The "Keirsey Temperament Sorter" at the front of
PUM II types you based on 70 items. Ten of them are I/E items, and 20 each are S/N, T/F and J/P items, and they're very similar to the items on the official MBTI. The official MBTI S/N items include...
- Which word appeals to you most — (N) possibilities or (S) certainties?
- Do you usually get along better with (N) imaginative people or (S) realistic people?
- In reading for pleasure, do you (N) enjoy odd or original ways of saying things or (S) like writers to say exactly what they mean?
- Would you rather be considered (S) a practical person or (N) an ingenious person?
... and Keirsey's S/N items include...
- Are you more interested in (S) what is actual or (N) what is possible?
- Do you tend to be more (S) factual than speculative or (N) speculative than factual?
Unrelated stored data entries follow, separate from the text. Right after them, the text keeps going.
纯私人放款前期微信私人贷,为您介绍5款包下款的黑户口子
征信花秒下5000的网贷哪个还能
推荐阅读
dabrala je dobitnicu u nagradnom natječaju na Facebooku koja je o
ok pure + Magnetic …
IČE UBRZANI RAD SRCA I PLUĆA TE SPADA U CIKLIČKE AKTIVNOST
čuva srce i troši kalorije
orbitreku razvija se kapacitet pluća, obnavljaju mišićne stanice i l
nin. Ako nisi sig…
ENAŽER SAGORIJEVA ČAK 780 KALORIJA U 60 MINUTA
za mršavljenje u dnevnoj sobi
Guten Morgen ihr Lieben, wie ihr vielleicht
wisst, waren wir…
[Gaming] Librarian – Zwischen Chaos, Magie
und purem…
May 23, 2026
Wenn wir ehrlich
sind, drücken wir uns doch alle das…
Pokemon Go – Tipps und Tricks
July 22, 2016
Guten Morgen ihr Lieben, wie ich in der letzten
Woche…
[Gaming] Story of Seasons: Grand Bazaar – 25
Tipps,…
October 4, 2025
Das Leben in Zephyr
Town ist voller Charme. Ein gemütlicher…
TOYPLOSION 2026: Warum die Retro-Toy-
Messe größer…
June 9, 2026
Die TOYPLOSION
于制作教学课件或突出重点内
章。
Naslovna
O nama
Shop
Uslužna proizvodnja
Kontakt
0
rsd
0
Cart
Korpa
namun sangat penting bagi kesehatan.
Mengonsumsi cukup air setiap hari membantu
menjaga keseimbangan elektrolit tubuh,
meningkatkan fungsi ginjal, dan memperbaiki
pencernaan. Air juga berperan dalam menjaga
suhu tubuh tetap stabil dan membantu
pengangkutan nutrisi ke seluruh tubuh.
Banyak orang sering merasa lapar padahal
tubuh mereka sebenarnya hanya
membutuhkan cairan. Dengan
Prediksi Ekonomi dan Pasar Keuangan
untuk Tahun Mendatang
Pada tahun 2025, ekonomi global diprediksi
- Do you like writers who (S) say what they mean or (N) use metaphors and symbolism?
- Do you prize in yourself (S) a strong hold on reality or (N) a vivid imagination?
The idea that, as Infinite Bubble put it, "Bob Dylan could be described as an MBTI ISFP (Fi + Se) and a Keirsey INFP" is, not to put too fine a point on it, just silly — assuming that, by "MBTI ISFP," you're referring to somebody who's likely to come out "S" on the official MBTI.
And both
PUM and
PUM II include separate portraits of each of the 16 types, in addition to descriptions of the things that (as Keirsey sees it) NTs, NFs, SJs and SPs tend to have in common, and, not surprisingly, Keirsey's INFP portrait basically matches MBTI INFP portraits and Keirsey's ISFP portrait basically matches MBTI ISFP portraits — as you already know if you've looked at the Keirsey and MBTI portraits in those link roundups I gave you.
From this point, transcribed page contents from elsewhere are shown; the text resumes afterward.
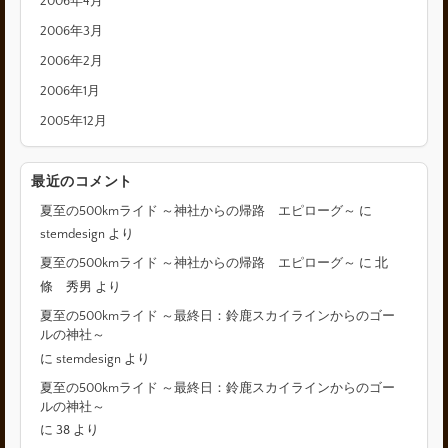
2006年4月
2006年3月
2006年2月
2006年1月
2005年12月
最近のコメント
夏至の500kmライド ～神社からの帰路 エピローグ～
に
stemdesign
より
夏至の500kmライド ～神社からの帰路 エピローグ～
に
北
條 秀男
より
夏至の500kmライド ～最終日：鈴鹿スカイラインからのゴー
ルの神社～
に
stemdesign
より
夏至の500kmライド ～最終日：鈴鹿スカイラインからのゴー
ルの神社～
に
38
より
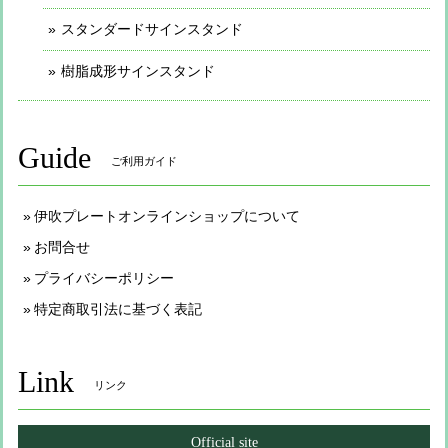
スタンダードサインスタンド
樹脂成形サインスタンド
Guide
ご利用ガイド
伊吹プレートオンラインショップについて
お問合せ
プライバシーポリシー
特定商取引法に基づく表記
Link
リンク
Official site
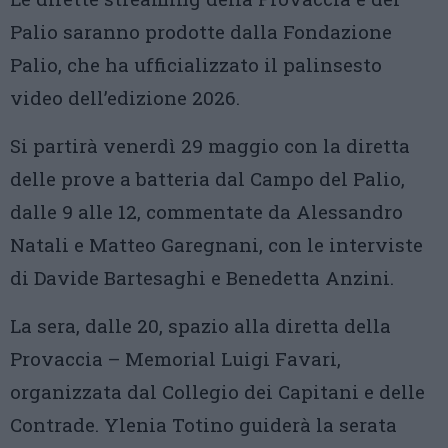
Palio saranno prodotte dalla Fondazione
Palio, che ha ufficializzato il palinsesto
video dell’edizione 2026.
Si partirà venerdì 29 maggio con la diretta
delle prove a batteria dal Campo del Palio,
dalle 9 alle 12, commentate da Alessandro
Natali e Matteo Garegnani, con le interviste
di Davide Bartesaghi e Benedetta Anzini.
La sera, dalle 20, spazio alla diretta della
Provaccia – Memorial Luigi Favari,
organizzata dal Collegio dei Capitani e delle
Contrade. Ylenia Totino guiderà la serata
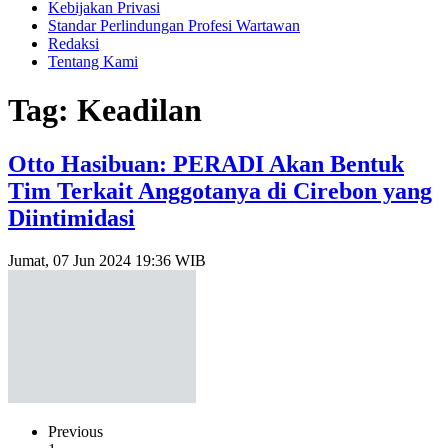
Kebijakan Privasi
Standar Perlindungan Profesi Wartawan
Redaksi
Tentang Kami
Tag: Keadilan
Otto Hasibuan: PERADI Akan Bentuk
Tim Terkait Anggotanya di Cirebon yang
Diintimidasi
Jumat, 07 Jun 2024 19:36 WIB
Previous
As a side note, and because it's another misunderstanding about Keirsey I sometimes encounter in internet forum posts: The idea that Keirsey's focus is somehow more
behavioral than Myers or other MBTI sources also doesn't have much truth to it. In the introduction to
Please Understand Me II, as part of his explanation for why he steers clear of the cognitive functions, Keirsey himself states (more misleadingly than accurately) that his work is somehow more solidly based on observation of what people actually say and do — rather than on "speculation" about "people's mental make-up." But if you actually read
Please Understand Me II and compare Keirsey's descriptions with the descriptions in Myers, Thomson or any other popular MBTI source (or Jung, for that matter), you'll find that the mix of internal and external really isn't all that different. Here's a passage from Keirsey's INTJ description, for example:
Keirsey said:
Their point of view is pragmatic, skeptical, relativistic, focused on spatial intersections and intervals of time. They base their self-image on being ingenious, autonomous, and resolute. They would if possible be calm, they trust reason, are hungry for achievement, seek knowledge, prize deference, and aspire to be wizards of science and technology. Intellectually, they are prone to practice strategy far more than diplomacy, tactics and especially logistics.
Their "point of view," their "self-image," their "trust" in reason and "hunger" for achievement, their "aspiration" to be wizards: this is pretty much all about an INTJ's
internal values/motivations/etc., no? And this is pulled from his introductory summary. Keirsey goes on to discuss each of those internal aspects in greater detail, and has similar discussions of the "self-image" and "aspirations" and etc. of each of the 16 MBTI types.